Healthiness in all foods is a major focus, and none more so than at the premium pricing level. Customers willing and able to pay for the best expect the best, and that often equates to health benefits.

Although Wagyu beef contains high levels of marbling fat that give flavour, the Australian Wagyu Association said that this fat is claimed to be healthy fat.

Dr Smith demonstrated that the concentration of oleic acid, a healthy monounsaturated fatty acid, increases with time on a grain-based diet in feedlot cattle.

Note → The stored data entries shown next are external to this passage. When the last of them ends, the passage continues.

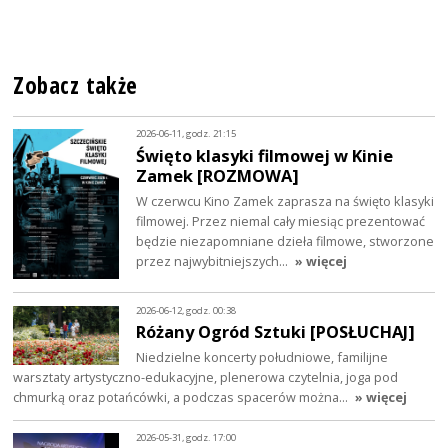
Zobacz także
2026-06-11, godz. 21:15
Święto klasyki filmowej w Kinie
Zamek [ROZMOWA]
W czerwcu Kino Zamek zaprasza na święto klasyki
filmowej. Przez niemal cały miesiąc prezentować
będzie niezapomniane dzieła filmowe, stworzone
przez najwybitniejszych…
» więcej
2026-06-12, godz. 00:38
Różany Ogród Sztuki [POSŁUCHAJ]
Niedzielne koncerty południowe, familijne
warsztaty artystyczno-edukacyjne, plenerowa czytelnia, joga pod
chmurką oraz potańcówki, a podczas spacerów można…
» więcej
2026-05-31, godz. 17:00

Dr Smith developed assays for the activity of stearoyl-CoA desaturase (SCD; responsible for producing oleic acid) in tissues of livestock species, and was the first to report SCD activities and gene expression in bovine and porcine tissues.

He documented that adipose tissue from Japanese Wagyu cattle has higher SCD activity and gene expression than adipose tissue from domestic US cattle, which provided strong evidence for the genetic regulation of SCD gene expression in livestock species.

Dr Smith published some of the earliest research to document that Japanese Black cattle, known for their ability to accumulate marbling, also had unusually high concentrations of oleic acid in their muscle and adipose tissues. Beginning in 1991, Dr Smith began collaborative research with scientists at Kyoto University in Japan, which lasted for over 10 years.